§ **INFORMATION GIVEN**:
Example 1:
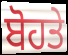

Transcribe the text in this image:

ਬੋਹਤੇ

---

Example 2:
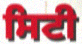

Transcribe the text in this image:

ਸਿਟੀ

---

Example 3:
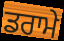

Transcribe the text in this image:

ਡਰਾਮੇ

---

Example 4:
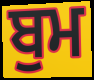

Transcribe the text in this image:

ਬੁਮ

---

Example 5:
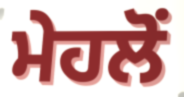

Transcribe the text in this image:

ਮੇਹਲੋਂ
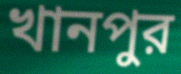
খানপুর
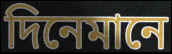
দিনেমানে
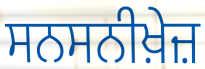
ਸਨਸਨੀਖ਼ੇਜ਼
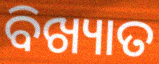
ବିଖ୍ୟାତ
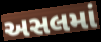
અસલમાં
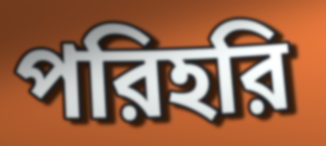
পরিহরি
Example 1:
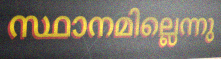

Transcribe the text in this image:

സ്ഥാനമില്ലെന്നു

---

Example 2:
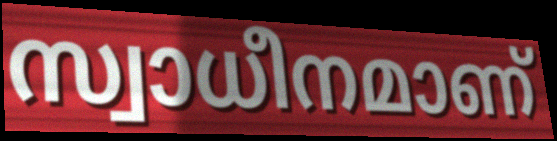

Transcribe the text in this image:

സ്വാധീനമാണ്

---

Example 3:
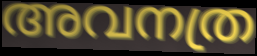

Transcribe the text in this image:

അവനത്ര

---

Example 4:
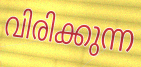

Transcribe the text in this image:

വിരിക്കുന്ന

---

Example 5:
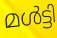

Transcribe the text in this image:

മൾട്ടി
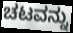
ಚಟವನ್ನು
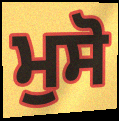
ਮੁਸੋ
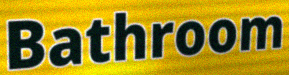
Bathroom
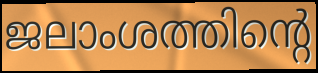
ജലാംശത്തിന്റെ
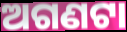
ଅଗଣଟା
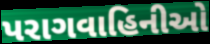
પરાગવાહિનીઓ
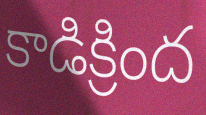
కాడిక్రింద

§ **YOUR OBJECTIVE**: The job here is to retype the data exactly, with no pictures included.

§ **RESPONSE BOX**:
Example 1:

Transcribe the text in this image:

ਬੋਹਤੇ

---

Example 2:

Transcribe the text in this image:

ਸਿਟੀ

---

Example 3:

Transcribe the text in this image:

ਡਰਾਮੇ

---

Example 4:

Transcribe the text in this image:

ਬੁਮ

---

Example 5:

Transcribe the text in this image:

ਮੇਹਲੋਂ
খানপুর
দিনেমানে
ਸਨਸਨੀਖ਼ੇਜ਼
ବିଖ୍ୟାତ
અસલમાં
পরিহরি
Example 1:

Transcribe the text in this image:

സ്ഥാനമില്ലെന്നു

---

Example 2:

Transcribe the text in this image:

സ്വാധീനമാണ്

---

Example 3:

Transcribe the text in this image:

അവനത്ര

---

Example 4:

Transcribe the text in this image:

വിരിക്കുന്ന

---

Example 5:

Transcribe the text in this image:

മൾട്ടി
ಚಟವನ್ನು
ਮੁਸੋ
Bathroom
ജലാംശത്തിന്റെ
ଅଗଣଟା
પરાગવાહિનીઓ
కాడిక్రింద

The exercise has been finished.